Perhaps an excuse for not suggesting such an intervention would be the heavily loaded program of the Conference, but the structure of the panels was such that the organizers cancelled in a way the immense richness of the topics covered by the scholarly community present in Sofia last week. For like last year in the London Nubiological Conference, this year again, in the Sofia Byzantinological Congress, the papers presented were arranged according to the disciplines they are servicing. But this meant that a person interested, for example, in philology and presenting a related paper would have no chance to follow other papers than the ones in his panel because all (or the vast majority) of the papers on topics of philological interest were presented in the round tables and free communications of the same afternoon…

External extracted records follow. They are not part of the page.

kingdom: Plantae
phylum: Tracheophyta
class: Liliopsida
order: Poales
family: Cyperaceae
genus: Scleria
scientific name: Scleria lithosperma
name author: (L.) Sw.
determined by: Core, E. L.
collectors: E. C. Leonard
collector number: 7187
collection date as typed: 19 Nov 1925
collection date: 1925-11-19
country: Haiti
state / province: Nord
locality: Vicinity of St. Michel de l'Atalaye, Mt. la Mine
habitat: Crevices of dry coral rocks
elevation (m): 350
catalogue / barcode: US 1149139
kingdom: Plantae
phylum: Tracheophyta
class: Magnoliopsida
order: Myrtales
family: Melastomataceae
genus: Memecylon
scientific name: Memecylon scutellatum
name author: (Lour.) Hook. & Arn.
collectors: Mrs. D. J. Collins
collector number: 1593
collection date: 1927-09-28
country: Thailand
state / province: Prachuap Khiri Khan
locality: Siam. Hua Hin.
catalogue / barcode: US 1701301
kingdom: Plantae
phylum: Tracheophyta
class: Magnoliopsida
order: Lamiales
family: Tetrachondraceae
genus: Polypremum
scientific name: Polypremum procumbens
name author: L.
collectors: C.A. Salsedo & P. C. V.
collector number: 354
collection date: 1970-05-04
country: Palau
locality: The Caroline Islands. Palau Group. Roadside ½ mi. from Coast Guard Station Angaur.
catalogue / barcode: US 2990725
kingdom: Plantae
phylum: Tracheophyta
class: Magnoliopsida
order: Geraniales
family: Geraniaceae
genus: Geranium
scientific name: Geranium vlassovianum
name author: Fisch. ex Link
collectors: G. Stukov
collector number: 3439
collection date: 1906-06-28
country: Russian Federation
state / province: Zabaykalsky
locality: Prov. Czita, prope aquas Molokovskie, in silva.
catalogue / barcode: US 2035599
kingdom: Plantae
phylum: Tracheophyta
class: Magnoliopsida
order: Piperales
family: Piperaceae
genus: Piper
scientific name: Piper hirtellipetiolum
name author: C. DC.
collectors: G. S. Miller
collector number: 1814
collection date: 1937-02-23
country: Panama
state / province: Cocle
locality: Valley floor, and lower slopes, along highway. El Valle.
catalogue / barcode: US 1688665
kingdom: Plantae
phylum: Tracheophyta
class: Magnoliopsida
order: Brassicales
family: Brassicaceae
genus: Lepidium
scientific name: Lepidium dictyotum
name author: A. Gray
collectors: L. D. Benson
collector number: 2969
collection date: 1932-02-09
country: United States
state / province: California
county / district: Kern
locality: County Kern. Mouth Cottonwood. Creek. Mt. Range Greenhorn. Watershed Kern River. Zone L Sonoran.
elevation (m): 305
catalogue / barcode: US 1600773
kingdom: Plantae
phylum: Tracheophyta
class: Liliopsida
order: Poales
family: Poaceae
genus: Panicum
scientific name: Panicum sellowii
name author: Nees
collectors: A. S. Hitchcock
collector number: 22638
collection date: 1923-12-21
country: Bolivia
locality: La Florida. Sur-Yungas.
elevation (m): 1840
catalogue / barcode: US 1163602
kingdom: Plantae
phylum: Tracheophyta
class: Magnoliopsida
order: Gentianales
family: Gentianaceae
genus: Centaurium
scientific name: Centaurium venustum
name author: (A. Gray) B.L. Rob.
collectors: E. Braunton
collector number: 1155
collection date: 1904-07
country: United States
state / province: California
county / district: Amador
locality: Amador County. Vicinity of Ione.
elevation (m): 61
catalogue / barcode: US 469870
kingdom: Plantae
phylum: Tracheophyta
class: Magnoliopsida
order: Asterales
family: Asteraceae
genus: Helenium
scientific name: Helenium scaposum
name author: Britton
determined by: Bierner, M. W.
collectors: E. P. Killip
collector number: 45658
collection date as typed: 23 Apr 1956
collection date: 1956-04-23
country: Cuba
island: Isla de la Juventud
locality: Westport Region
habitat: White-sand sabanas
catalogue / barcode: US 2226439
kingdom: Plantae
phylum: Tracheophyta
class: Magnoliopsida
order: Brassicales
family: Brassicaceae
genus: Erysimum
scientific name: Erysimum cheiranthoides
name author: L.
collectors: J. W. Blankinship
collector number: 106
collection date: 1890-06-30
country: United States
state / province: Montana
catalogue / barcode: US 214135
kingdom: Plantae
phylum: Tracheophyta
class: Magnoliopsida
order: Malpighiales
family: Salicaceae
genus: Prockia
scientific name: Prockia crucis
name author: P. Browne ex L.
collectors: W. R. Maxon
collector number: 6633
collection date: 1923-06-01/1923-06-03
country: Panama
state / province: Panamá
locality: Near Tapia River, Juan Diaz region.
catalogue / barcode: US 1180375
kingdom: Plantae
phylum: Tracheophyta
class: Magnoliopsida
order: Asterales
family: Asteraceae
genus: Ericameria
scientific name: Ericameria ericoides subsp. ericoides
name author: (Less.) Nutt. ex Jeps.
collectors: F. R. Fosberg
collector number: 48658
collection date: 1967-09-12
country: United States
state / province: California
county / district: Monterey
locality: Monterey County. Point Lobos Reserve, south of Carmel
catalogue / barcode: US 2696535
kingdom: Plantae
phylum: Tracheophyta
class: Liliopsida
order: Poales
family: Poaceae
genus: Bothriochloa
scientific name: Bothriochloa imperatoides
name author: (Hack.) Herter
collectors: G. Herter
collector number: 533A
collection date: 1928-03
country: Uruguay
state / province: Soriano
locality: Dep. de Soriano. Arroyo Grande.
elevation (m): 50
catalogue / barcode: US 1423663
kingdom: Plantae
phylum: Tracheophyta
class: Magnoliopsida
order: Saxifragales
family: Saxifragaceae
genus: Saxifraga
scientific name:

Can it be that such enormous scientific gatherings – and with no subsequent publication of all the presented papers – have lost their significance for research and are mainly venues for the promotion of specific agendas and the personal contact between the students, researchers and professors from around the world?
In any case, I am grateful for the fine moments and for the exchange of thoughts and ideas that I had with all the people that I had the chance to meet and they honored me with their time and attention!